Serious Threat to Health or Safety: We may use and disclose information when necessary to prevent serious threat to the health and safety of you, another person, or the public.
Military and Special Government Functions: If you are a member of the armed forces, we may release information as required by military command authorities. We may also disclose information to correctional institutions or for national security purposes.
Research: We may use or disclose information for approved medical research.
Workers Compensation: We may release information about you for workers compensation or similar programs providing benefits for work-related injuries or illnesses.
Uses and Disclosures that Require Patient Authorization
In other situations, we will require your written authorization before using or disclosing your identifiable health information, which may include the following: disclosures to life insurance companies; non court ordered subpoenas; disclosures for non-authorized research purposes; disclosures to employers; copies of medical records to patient or other patient representative; marketing; disclosing any psychotherapy notes; or disclosing information inexchange for remuneration. If you choose to sign an authorization to disclose information, you can later revoke that authorization to stop any future uses and disclosures. Revocation requests must be made in writing and submitted to the clinic's Privacy Officer.
You have the following rights with regard to your health information. Please contact our office to obtain the appropriate form for exercising these rights.
Request Restrictions: You may request restrictions on certain uses and disclosures of your health information. We are not required to agree to such restrictions, but if we do agree, we must abide by them. You have the right to opt out of fundraising communications. Additionally, you have the right to restrict disclosure of personal health information related to services for which you have paid out of pocket.
Confidential Communications: You may ask us to communicate confidentially by, for example, sending notices to a special address or not calling with appointment reminders.
Inspect and Obtain Copies: In most cases, you have the right to look at or obtain a copy of your health information. There may be a charge for the copies.

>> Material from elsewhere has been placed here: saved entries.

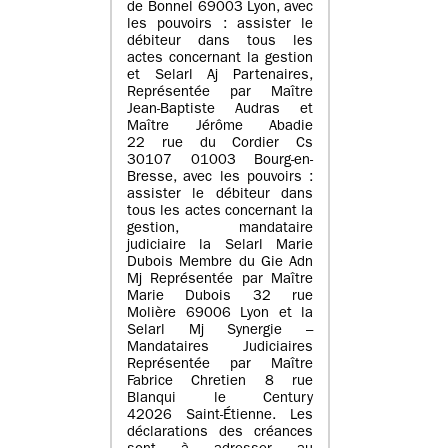
de Bonnel 69003 Lyon, avec
les pouvoirs : assister le
débiteur dans tous les
actes concernant la gestion
et Selarl Aj Partenaires,
Représentée par Maître
Jean-Baptiste Audras et
Maître Jérôme Abadie
22 rue du Cordier Cs
30107 01003 Bourg-en-
Bresse, avec les pouvoirs :
assister le débiteur dans
tous les actes concernant la
gestion, mandataire
judiciaire la Selarl Marie
Dubois Membre du Gie Adn
Mj Représentée par Maître
Marie Dubois 32 rue
Molière 69006 Lyon et la
Selarl Mj Synergie –
Mandataires Judiciaires
Représentée par Maître
Fabrice Chretien 8 rue
Blanqui le Century
42026 Saint-Étienne. Les
déclarations des créances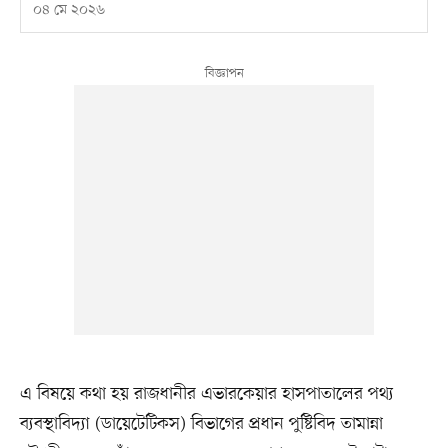
০৪ মে ২০২৬
এ বিষয়ে কথা হয় রাজধানীর এভারকেয়ার হাসপাতালের পথ্য
ব্যবস্থাবিদ্যা (ডায়েটেটিকস) বিভাগের প্রধান পুষ্টিবিদ তামান্না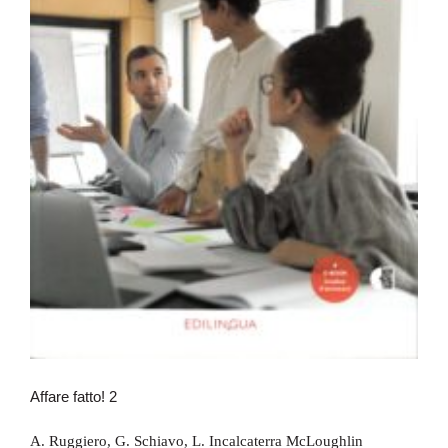
Affare fatto! 2
Affare fatto! 2
A. Ruggiero
,
G. Schiavo
,
L. Incalcaterra McLoughlin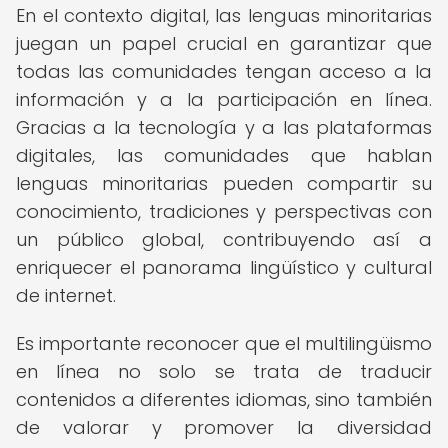
En el contexto digital, las lenguas minoritarias
juegan un papel crucial en garantizar que
todas las comunidades tengan acceso a la
información y a la participación en línea.
Gracias a la tecnología y a las plataformas
digitales, las comunidades que hablan
lenguas minoritarias pueden compartir su
conocimiento, tradiciones y perspectivas con
un público global, contribuyendo así a
enriquecer el panorama lingüístico y cultural
de internet.
Es importante reconocer que el multilingüismo
en línea no solo se trata de traducir
contenidos a diferentes idiomas, sino también
de valorar y promover la diversidad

Amend Information: If you believe that information in your record is incorrect or that important information is missing, you have the right to request that we correct the existing information or add the missing information. We are not required to agree to such amendment, but must let you know our reasons.

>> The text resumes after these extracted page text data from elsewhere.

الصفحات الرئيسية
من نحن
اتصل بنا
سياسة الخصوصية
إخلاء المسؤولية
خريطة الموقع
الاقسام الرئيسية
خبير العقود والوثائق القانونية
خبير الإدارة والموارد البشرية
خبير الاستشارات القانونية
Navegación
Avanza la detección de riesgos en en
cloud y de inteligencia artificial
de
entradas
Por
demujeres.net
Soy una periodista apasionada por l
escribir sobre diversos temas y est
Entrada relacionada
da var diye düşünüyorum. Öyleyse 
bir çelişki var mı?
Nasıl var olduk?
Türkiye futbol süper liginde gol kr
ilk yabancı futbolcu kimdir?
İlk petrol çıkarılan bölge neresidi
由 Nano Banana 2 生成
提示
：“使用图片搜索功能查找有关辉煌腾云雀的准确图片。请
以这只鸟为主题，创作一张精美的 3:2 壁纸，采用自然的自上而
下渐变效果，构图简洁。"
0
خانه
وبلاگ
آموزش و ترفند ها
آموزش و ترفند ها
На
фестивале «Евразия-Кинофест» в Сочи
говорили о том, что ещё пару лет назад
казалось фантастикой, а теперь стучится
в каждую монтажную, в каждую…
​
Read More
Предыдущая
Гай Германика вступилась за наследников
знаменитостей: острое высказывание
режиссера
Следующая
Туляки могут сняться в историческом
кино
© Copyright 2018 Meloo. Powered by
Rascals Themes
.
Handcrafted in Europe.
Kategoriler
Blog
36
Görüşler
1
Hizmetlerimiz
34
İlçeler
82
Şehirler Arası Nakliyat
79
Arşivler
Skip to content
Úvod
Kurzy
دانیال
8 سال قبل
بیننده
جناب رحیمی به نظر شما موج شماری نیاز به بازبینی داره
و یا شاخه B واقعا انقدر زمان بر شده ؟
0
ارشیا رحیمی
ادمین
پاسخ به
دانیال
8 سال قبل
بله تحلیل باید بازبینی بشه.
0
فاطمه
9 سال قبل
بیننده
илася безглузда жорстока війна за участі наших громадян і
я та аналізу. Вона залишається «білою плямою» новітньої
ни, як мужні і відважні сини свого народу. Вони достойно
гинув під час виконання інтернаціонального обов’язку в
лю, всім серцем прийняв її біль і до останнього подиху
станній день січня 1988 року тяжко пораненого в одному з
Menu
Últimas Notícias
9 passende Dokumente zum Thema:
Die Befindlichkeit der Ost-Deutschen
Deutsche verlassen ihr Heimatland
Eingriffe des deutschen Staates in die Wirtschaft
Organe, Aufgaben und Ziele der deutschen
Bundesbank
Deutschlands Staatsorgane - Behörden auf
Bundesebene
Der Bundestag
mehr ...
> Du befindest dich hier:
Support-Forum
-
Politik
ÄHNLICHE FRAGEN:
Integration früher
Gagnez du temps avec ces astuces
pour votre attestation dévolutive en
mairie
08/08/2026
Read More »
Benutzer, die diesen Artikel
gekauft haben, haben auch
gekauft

Accounting of Disclosures: You may request a list of instances where we have disclosed health information about you for reasons other than treatment, payment, or healthcare operations.
Notice of Breach: You have the right to be notified in the event there is a breach of your identifiable health information.
Our Legal Duty
We are required by law to protect and maintain the privacy of your health information, to provide this Notice about our legal duties and privacy practices regarding protected health information, to notify you folowing a breach of your protected health information (unless your information was encrypted or otherwise rendered unreadable or unusable) and to abide by the terms of the Notice currently in effect. Upon request, you may receive a copy of this notice.
Changes in Privacy Practices
We may change our policies at any time. Before we make a significant change in our policies, we will change our Notice and post the new Notice in the waiting area and each examination room. You may also request a copy of our Notice at any time. For more information about our privacy practices, contact our Privacy Officer.
If you are concerned that we have violated your privacy rights, or if you disagree with a decision we have made about your records, please contact our Privacy Officer. You may also send a written complaint to the U.S. Department of Health and Human Services. The Privacy Officer will provide you with the appropriate address upon request. You will not be penalized in any way for filing a complaint.
Contact Person / Privacy Officer
If you have any questions, complaints, or requests, please contact:
This Notice became effective April 14, 2003, and was revised on August 1, 2013.